Qu’est-ce que l’amour vient faire dans la performance?

Bien qu’on ne pense pas d’emblée à utiliser cette ressource lorsque l’on donne une performance, je pense que l’amour peut faire une réelle différence. Du moins, je l’observe lorsque je l’utilise et voici comment.

Premièrement, j’adore mon métier. J’aime jouer de mon instrument et jouer à l’orchestre. Mais comme tout le monde, il y a certaines choses que je préfère et d’autres que je n’aime pas.

Ce que je constate, et ce, peu importe le contexte, c’est que lorsque j’aime quelque chose, tout est plus facile.

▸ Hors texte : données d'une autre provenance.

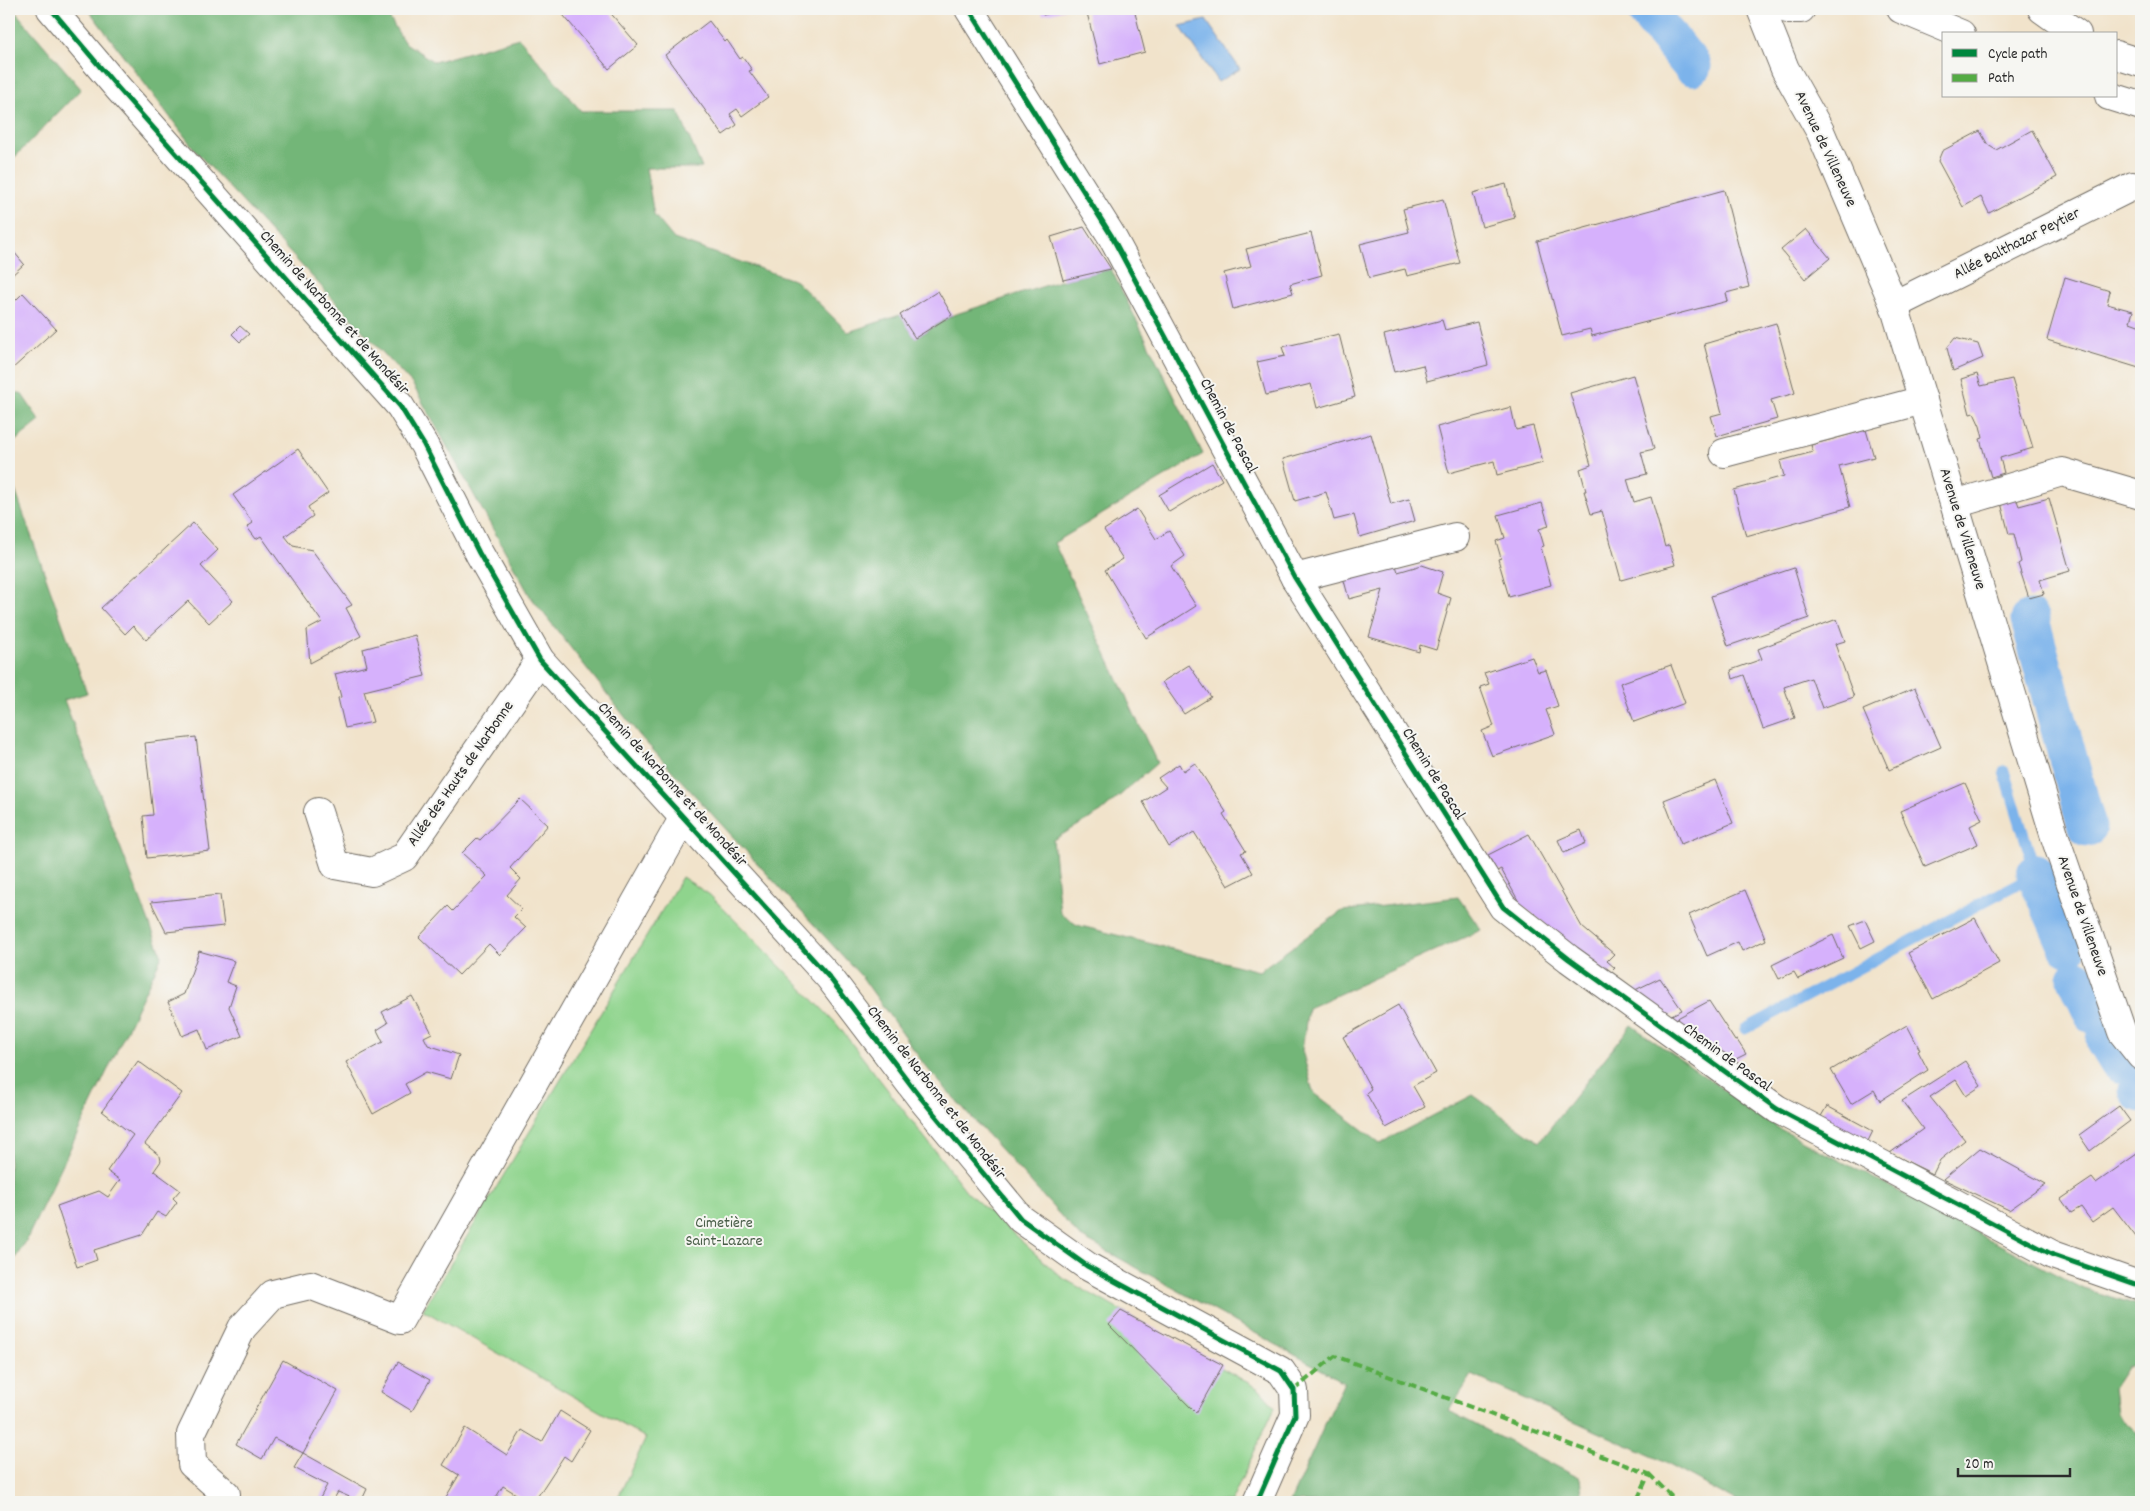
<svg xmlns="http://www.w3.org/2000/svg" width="2150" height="1511" font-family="Dekko,sans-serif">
<rect width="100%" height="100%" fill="#f6f6f2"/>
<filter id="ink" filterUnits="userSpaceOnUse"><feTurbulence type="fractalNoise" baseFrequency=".02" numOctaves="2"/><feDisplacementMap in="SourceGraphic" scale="10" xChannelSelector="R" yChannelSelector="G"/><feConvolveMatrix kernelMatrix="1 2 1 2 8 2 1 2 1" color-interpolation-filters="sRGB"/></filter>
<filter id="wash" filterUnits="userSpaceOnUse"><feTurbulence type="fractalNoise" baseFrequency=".0096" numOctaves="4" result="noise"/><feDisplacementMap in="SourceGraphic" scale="20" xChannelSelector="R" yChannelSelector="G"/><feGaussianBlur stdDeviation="1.12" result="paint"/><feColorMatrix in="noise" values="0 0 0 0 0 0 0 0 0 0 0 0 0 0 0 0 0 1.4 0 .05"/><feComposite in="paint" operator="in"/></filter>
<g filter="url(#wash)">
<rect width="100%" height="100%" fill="#f1e3cb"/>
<path fill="#8fd48d" stroke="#5d805c" d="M 682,877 L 710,895 L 835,1022 L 967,1192 L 1061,1277 L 1259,1389 L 1275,1407 L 1231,1502 L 616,1502 L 646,1438 L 423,1310 Z"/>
<g fill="#73b678" stroke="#4f7052">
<path d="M 9,9 L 13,9 L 81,89 L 15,157 L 9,154 Z"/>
<path d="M 88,9 L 384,9 L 404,42 L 434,62 L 519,38 L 581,111 L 678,111 L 702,168 L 646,168 L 654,215 L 674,239 L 796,281 L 848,332 L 900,315 L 915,338 L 953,315 L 1063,280 L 1111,269 L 1203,454 L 1054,543 L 1157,763 L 1101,812 L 1053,840 L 1060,913 L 1077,925 L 1259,971 L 1342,911 L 1458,897 L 1481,930 L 1308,1008 L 1302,1050 L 1313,1092 L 1380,1143 L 1473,1095 L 1539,1142 L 1631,1025 L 1780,1129 L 2084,1289 L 2141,1306 L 2141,1360 L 2128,1367 L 2113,1390 L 2116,1414 L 2141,1436 L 2141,1502 L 1738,1502 L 1656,1458 L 1472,1375 L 1449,1411 L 1580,1479 L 1583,1502 L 1290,1502 L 1344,1382 L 1079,1236 L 926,1067 L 862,977 L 640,736 L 530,596 L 413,385 L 198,154 Z"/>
<path d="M 9,393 L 21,393 L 40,421 L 9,446 Z"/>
<path d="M 9,473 L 87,693 L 64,700 L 162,956 L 25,1243 L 9,1268 Z"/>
</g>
<path fill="#7cb3eb" stroke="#546f8b" d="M 1206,20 L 1240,69 L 1218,82 L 1180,26 Z"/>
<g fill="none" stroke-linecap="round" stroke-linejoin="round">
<path stroke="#7cb3eb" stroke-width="11" d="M 1745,1029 L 2036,874 L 2004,771"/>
<g stroke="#7cb3eb" stroke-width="39">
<path d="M 1645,9 L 1692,66"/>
<path d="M 2030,620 L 2087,827"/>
<path d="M 2036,874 L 2068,947"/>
<path d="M 2077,979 L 2093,1014"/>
<path d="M 2105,1040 L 2119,1063"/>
<path d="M 2138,1089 L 2141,1093"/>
</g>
</g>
<g id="blocks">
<g fill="#d6b1fc">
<path d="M 558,9 L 607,9 L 638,45 L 609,69 Z"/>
<path d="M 1041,9 L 1066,9 L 1043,15 Z"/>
<path d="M 1086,9 L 1134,9 L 1145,52 L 1100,64 Z"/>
<path d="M 709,21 L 725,42 L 727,40 L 740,59 L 743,57 L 752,70 L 749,71 L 768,97 L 742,116 L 737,109 L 730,114 L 737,125 L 723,135 L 665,55 Z"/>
<path d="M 2032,130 L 2057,177 L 1989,213 L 1981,197 L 1963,207 L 1938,161 L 1942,151 L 1980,131 L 1988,145 L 1996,150 Z"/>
<path d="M 1506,184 L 1515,218 L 1482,227 L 1473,193 Z"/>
<path d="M 1724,190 L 1749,287 L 1726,293 L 1728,301 L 1592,336 L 1590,329 L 1562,336 L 1537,241 Z"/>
<path d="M 1443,199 L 1460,263 L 1407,276 L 1405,269 L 1369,278 L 1360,244 L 1409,232 L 1403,209 Z"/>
<path d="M 1084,227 L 1111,269 L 1063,280 L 1051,237 Z"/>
<path d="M 1806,229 L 1830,258 L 1805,279 L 1781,250 Z"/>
<path d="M 1311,233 L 1322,275 L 1290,284 L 1293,293 L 1233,309 L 1224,273 L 1251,266 L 1246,249 Z"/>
<path d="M 9,246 L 24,264 L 9,278 Z"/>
<path d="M 2065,277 L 2110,291 L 2107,304 L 2133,311 L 2130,322 L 2141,326 L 2141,361 L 2139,368 L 2047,340 Z"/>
<path d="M 938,291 L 952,315 L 915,338 L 900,315 Z"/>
<path d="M 23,293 L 56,329 L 11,370 L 9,368 L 9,307 Z"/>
<path d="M 1442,320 L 1445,330 L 1477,322 L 1488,365 L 1427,381 L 1423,365 L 1394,372 L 1384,335 Z"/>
<path d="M 1776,323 L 1795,393 L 1771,400 L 1777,419 L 1717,436 L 1711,416 L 1722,413 L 1704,344 Z"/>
<path d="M 240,326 L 249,334 L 240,342 L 232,334 Z"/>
<path d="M 1339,334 L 1355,397 L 1317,408 L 1311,384 L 1266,395 L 1257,362 L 1285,356 L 1282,347 Z"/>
<path d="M 1955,338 L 1978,344 L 1983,358 L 1953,371 L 1947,348 Z"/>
<path d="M 1977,374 L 1981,386 L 2012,379 L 2033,448 L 2000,458 L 2004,473 L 1991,477 L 1980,439 L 1983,438 L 1980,426 L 1974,413 L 1970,414 L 1961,379 Z"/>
<path d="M 1633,375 L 1654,449 L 1641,452 L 1647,474 L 1627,479 L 1634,502 L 1651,497 L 1665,547 L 1669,545 L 1675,565 L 1621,580 L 1602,511 L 1591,514 L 1584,491 L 1586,491 L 1580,469 L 1591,465 L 1570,393 Z"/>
<path d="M 1511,407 L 1516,430 L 1533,426 L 1543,463 L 1497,475 L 1494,461 L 1449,473 L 1437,427 Z"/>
<path d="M 1866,430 L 1874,457 L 1839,466 L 1850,507 L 1746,536 L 1734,490 L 1784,476 L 1780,461 L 1813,452 L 1811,445 Z"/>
<path d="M 1371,434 L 1391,504 L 1409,499 L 1415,521 L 1360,537 L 1354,515 L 1334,520 L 1326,492 L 1295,501 L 1283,459 Z"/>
<path d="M 298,449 L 328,493 L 308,507 L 313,516 L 285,536 L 293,546 L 312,550 L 352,605 L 346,608 L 361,636 L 310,663 L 307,630 L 322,622 L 261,536 L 256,539 L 247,527 L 253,523 L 233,495 Z"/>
<path d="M 1212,463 L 1222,480 L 1169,512 L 1159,495 Z"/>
<path d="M 2015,495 L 2019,506 L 2049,498 L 2070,571 L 2040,580 L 2044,594 L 2029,598 L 2018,564 L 2021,562 L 2014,534 L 2009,534 L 2000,499 Z"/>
<path d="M 1542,503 L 1549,526 L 1539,529 L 1544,546 L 1541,547 L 1551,585 L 1509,597 L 1498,559 L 1501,558 L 1496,541 L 1505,538 L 1498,515 Z"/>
<path d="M 1137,509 L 1156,539 L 1169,531 L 1185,556 L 1171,566 L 1196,606 L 1146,638 L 1105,570 L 1123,559 L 1104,530 Z"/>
<path d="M 193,523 L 218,550 L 201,566 L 233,601 L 209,623 L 188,601 L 146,640 L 133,626 L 125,634 L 101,608 Z"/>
<path d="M 1395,562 L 1398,572 L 1422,565 L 1443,572 L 1437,593 L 1451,598 L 1436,650 L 1420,645 L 1419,652 L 1369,637 L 1383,590 L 1349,599 L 1343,577 Z"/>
<path d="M 1794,568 L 1809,618 L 1728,646 L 1711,596 Z"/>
<path d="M 1837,619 L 1845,641 L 1835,644 L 1854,697 L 1822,708 L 1811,678 L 1784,687 L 1795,718 L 1763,729 L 1744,675 L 1733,679 L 1731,670 L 1762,659 L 1758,649 Z"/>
<path d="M 415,635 L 425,676 L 364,691 L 373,722 L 345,728 L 338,698 L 341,697 L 335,674 L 367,666 L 363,649 Z"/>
<path d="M 1532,657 L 1538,672 L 1546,670 L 1558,706 L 1546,710 L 1555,734 L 1492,756 L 1482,731 L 1494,726 L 1480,687 L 1489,684 L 1484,673 Z"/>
<path d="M 1189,665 L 1211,697 L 1184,714 L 1162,682 Z"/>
<path d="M 1671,665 L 1685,703 L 1634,722 L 1620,683 Z"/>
<path d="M 1915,688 L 1941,747 L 1889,770 L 1863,710 Z"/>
<path d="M 196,737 L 210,851 L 147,858 L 143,816 L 153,815 L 145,743 Z"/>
<path d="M 1195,763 L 1226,812 L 1223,814 L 1246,851 L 1241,853 L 1253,873 L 1228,886 L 1194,832 L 1169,847 L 1143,802 L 1166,787 L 1158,778 L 1179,764 L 1183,771 Z"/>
<path d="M 1715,780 L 1733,823 L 1681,844 L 1664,800 Z"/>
<path d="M 1965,783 L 1982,820 L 1970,826 L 1978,844 L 1925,867 L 1900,811 Z"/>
<path d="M 520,799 L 548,825 L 510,868 L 521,879 L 507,895 L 522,909 L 514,917 L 526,928 L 500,955 L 489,944 L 459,975 L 419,937 L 448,906 L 453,911 L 487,876 L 462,853 L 477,838 L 480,840 Z"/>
<path d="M 1581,830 L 1586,843 L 1564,853 L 1558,840 Z"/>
<path d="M 1529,834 L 1582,927 L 1614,954 L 1607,961 L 1615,968 L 1608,975 L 1520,904 L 1501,869 L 1497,871 L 1488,855 Z"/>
<path d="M 1745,890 L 1766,940 L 1742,951 L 1738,942 L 1707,956 L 1689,915 Z"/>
<path d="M 220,895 L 224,926 L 166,932 L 151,902 Z"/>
<path d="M 1975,918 L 1999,963 L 1933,999 L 1908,953 Z"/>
<path d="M 1865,920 L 1875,941 L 1861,948 L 1850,926 Z"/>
<path d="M 1833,935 L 1843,958 L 1798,979 L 1794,972 L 1779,979 L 1772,965 Z"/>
<path d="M 199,951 L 234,961 L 226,982 L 236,986 L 229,1007 L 242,1036 L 207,1050 L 199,1029 L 182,1036 L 168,1002 L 184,994 Z"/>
<path d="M 1660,978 L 1682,1010 L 1665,1018 L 1631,992 Z"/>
<path d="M 412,996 L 432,1033 L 424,1037 L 428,1045 L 459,1055 L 451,1079 L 426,1072 L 405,1084 L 410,1093 L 373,1114 L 346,1062 L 383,1042 L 377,1030 L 388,1023 L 382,1012 Z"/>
<path d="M 1709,1001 L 1735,1041 L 1737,1040 L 1746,1054 L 1732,1061 L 1670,1022 Z"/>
<path d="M 1398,1005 L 1436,1073 L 1413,1086 L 1425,1107 L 1386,1128 L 1366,1093 L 1371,1089 L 1343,1037 Z"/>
<path d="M 1907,1025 L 1920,1050 L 1918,1051 L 1928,1070 L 1880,1101 L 1874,1090 L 1851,1104 L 1831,1070 Z"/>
<path d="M 138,1061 L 182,1093 L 145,1144 L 160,1156 L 161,1161 L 154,1171 L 180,1190 L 173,1198 L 177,1202 L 166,1217 L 157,1212 L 142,1235 L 94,1250 L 97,1260 L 77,1267 L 57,1206 L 99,1191 L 108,1197 L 120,1180 L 107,1171 L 133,1135 L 102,1111 Z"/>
<path d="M 1965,1061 L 1981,1086 L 1966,1096 L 1956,1080 L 1930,1097 L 1965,1140 L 1940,1160 L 1933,1174 L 1890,1153 L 1923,1129 L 1902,1101 Z"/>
<path d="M 1827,1106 L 1873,1131 L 1867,1143 L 1820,1118 Z"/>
<path d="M 2119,1106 L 2130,1121 L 2090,1151 L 2079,1135 Z"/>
<path d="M 1980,1148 L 2046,1184 L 2009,1210 L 1943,1179 Z"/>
<path d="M 2141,1151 L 2141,1233 L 2136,1237 L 2113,1207 L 2092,1222 L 2081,1207 L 2071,1213 L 2061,1199 L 2092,1178 L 2096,1183 Z"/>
<path d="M 1121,1311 L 1223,1365 L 1196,1413 L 1109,1325 Z"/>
<path d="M 283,1360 L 338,1391 L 303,1453 L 274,1438 L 262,1459 L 236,1444 Z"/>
<path d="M 398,1362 L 430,1380 L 412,1411 L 381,1392 Z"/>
<path d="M 560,1411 L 590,1430 L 571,1461 L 564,1456 L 534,1502 L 529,1502 L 503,1486 L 493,1502 L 443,1502 L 459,1475 L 443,1465 L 465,1428 L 507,1455 L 522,1430 L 542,1442 Z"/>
<path d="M 303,1453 L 367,1489 L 361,1502 L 338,1492 L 332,1502 L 318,1502 L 327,1485 L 294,1468 Z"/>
</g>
</g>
</g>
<g filter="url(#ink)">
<use href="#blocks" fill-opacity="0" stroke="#706b63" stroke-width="1"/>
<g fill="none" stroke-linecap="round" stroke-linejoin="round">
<defs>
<g id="minor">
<path d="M 51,9 L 118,88 L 400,406 L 424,445 L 479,553 L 540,660 L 829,977 L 921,1098 L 1021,1219 L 1087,1266 L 1281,1371 L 1294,1390 L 1295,1415 L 1257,1502"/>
<path d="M 969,9 L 1111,235 L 1295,578 L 1503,907 L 1569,959 L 1777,1109 L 2053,1255 L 2141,1286"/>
<path d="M 1761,9 L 1785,69 L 1820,131 L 1894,305 L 2055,837 L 2122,1032 L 2141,1056"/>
<path d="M 1894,305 L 2133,186 L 2141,188"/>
<path d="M 1724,453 L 1923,400"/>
<path d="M 1955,504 L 2062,472 L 2141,495"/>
<path d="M 1295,578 L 1455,537"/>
<path d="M 318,812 L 335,865 L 372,872 L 404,857 L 540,660"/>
<path d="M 226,1494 L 192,1464 L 191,1434 L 242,1328 L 273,1294 L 310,1285 L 400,1320 L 684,817"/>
</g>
<g id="major">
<path d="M 1787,9 L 1801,9"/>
<path d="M 1901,9 L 1961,34"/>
<path d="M 2042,9 L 2077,34"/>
<path d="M 2116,55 L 2141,63"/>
<path d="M 2109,96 L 2141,106"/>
</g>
</defs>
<use href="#minor" stroke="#706b63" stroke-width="30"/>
<use href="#major" stroke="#706b63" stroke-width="30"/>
<use href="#minor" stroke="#fff" stroke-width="28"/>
<use href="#major" stroke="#fff" stroke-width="28"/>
<g stroke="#54ab44" stroke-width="4" stroke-dasharray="8 4" stroke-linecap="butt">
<path d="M 1294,1390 L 1335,1356 L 1649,1474 L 1636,1502"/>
<path d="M 1649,1474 L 1677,1502"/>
</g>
<defs>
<g id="cycleway">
<path d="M 51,9 L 118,88 L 400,406 L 424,445 L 479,553 L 540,660 L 829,977 L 921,1098 L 1021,1219 L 1087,1266 L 1281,1371 L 1294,1390 L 1295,1415 L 1257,1502"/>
<path d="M 969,9 L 1111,235 L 1295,578 L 1503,907 L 1569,959 L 1777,1109 L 2053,1255 L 2141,1286"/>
</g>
</defs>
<use href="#cycleway" stroke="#f6f6f2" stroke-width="8"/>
<use href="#cycleway" stroke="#00873e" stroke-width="5"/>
</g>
</g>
<g text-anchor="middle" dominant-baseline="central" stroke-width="4" stroke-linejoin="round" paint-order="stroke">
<g font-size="16" fill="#2b2b2b" stroke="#f6f6f2">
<text transform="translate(1825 149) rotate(65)">Avenue de Villeneuve</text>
<text transform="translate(2017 244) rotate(-27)">Allée Balthazar Peytier</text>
<text transform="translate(334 313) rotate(48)">Chemin de Narbonne et de Mondésir</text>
<text transform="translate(1228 426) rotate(62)">Chemin de Pascal</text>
<text transform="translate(1962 529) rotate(73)">Avenue de Villeneuve</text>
<text transform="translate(461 774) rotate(-55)">Allée des Hauts de Narbonne</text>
<text transform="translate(1433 774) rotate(58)">Chemin de Pascal</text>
<text transform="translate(672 785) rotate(48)">Chemin de Narbonne et de Mondésir</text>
<text transform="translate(2082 916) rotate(71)">Avenue de Villeneuve</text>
<text transform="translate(1727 1058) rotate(36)">Chemin de Pascal</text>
<text transform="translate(936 1093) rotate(52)">Chemin de Narbonne et de Mondésir</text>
</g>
<g font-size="16" fill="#495e48" stroke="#f6f6f2">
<text x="724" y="1223">Cimetière<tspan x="724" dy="18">Saint-Lazare</tspan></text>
</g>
</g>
<rect width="2150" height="1511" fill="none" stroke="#f6f6f2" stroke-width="30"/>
<rect x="1942" y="32" width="175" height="65" fill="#f6f6f2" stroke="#a5a5a2"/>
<rect x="1952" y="49" width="25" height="8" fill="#00873e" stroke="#a5a5a2"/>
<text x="1988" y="58" font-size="15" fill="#2b2b2b">Cycle path</text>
<rect x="1952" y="74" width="25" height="8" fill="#54ab44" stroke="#a5a5a2"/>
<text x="1988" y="82" font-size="15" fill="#2b2b2b">Path</text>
<path d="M1958 1468v8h112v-8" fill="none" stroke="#2b2b2b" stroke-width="2.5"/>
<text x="1965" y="1468" font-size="15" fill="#2b2b2b" stroke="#f6f6f2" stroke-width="4" paint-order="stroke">20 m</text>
</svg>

Par exemple, j’aime jouer des notes délicates qui demandent précisions et contrôle. J’ai un réel plaisir à tenir une note pendant plusieurs mesures, que ce soit seul ou avec un collègue. J’adore ces défis qui peuvent paraître simples, mais qui demande énormément de maîtrise.

J’aime aussi jouer de grandes phrases lyriques. J’aime trouver la sonorité qui se fondra le mieux au son des autres instruments. Et je dois aussi l’avouer, j’aime bien avoir une partie « spéciale », jouer quelque chose qu’on pourra entendre à travers le groupe.

À voir tout ce que j’aime le plus faire, il n’est pas étonnant que j’aime autant jouer du piccolo! Du coup, c’est facile pour moi d’en jouer alors que pour d’autres, cet instrument les effraie (il ne l’aime pas beaucoup non plus d’ailleurs).

Et qu’en est-il lorsque je n’aime pas faire quelque chose? À l’intérieur de moi, ça devient une lutte sans merci. Tout devient ardu et difficile.

Une oeuvre qui représente pour moi ce que je n’aime pas du tout faire à l’instrument est Pierre et le loup de Prokofiev. C’est une oeuvre avec plusieurs passages techniques qui demande de mettre en évidence la virtuosité du flûtiste.

C’est vraiment l’aspect de mon travail que j’aime le moins, jouer de façon virtuose. Résultat, je trouve cette oeuvre terriblement difficile. Et ce n’est pas tant une question de résultat puisqu’au final, je suis capable de rendre très bien cette oeuvre!

Alors, pour réussir à la jouer, devinez ce qui m’a été le plus utile (autre que la pratique, on s’entend)?  Eh oui, l’amour!

Je sais que ça peut paraître étrange, mais c’est pourtant simple. Si l’amour rend tout plus facile, il suffit d’ajouter de l’amour pour que la difficulté disparaisse.

Pour aimer Pierre et le Loup, j’ai commencé par pratiquer debout sur une chaise et faire comme si j’étais un oiseau (la flûte représente l’oiseau dans l’histoire). L’idée était de changer ma perception de l’oeuvre, la rendre plus ludique.

Je me suis aussi imaginé comment sonnerait cette oeuvre jouée par quelqu’un qui l’aimerait. J’ai par la suite joué lentement en connectant à la phrase mélodique puis en me concentrant sur le son que je souhaitais. Et finalement, lors des concerts, j’ai porté mon attention sur le geste des phrases mélodiques plutôt que sur la vitesse.

En fait, j’ai utilisé la même stratégie que j’utilise lorsque je joue quelque chose que j’aime! Cette anecdote pourrait vous paraître futile, mais je reste convaincue de l’importance de l’amour lors d’une performance et voici un autre exemple.

À la fin d’un récital auquel j’assistais récemment, j’ai constaté que je pouvais dire sans l’ombre d’un doute qu’elle était la pièce préférée du musicien (j’ai d’ailleurs  confirmé avec la personne, j’avais visé juste).

De quelle façon l’ai-je découvert? Par l’entrée sur scène et la posture qui étaient différentes lors de cette pièce. Par la respiration qui était plus lente et calme, en parfaite cohérence avec l’énergie de l’oeuvre. De plus, la première attaque était précise et en parfait contrôle.

L’interprétation m’a touchée, j’en ai eu les larmes aux yeux. Vraiment, de toute beauté. Et derrière cette superbe performance, ce qu’il y avait de différent était l’amour du musicien pour l’oeuvre.

Ce n’est pas la première fois que j’observe ce lien entre amour et résultat. Il y a quelques mois, en écoutant un autre musicien qui me touche particulièrement, j’avais eu le même genre de réflexion.

J’ai observé que ce musicien jouait comme s’il aimait véritablement chaque son qui sortait de son instrument. On aurait dit que chaque note et chaque silence méritaient tous la même attention, le même soin.

Je me suis dit que ce pouvait être une piste.

Je l’ai testé, juste pour voir.

Juste pour savoir comment c’est de faire de la musique en aimant chaque note du début à la fin, chaque respiration, chaque silence.

Aujourd’hui, je suis encore plus convaincue que l’amour est une option.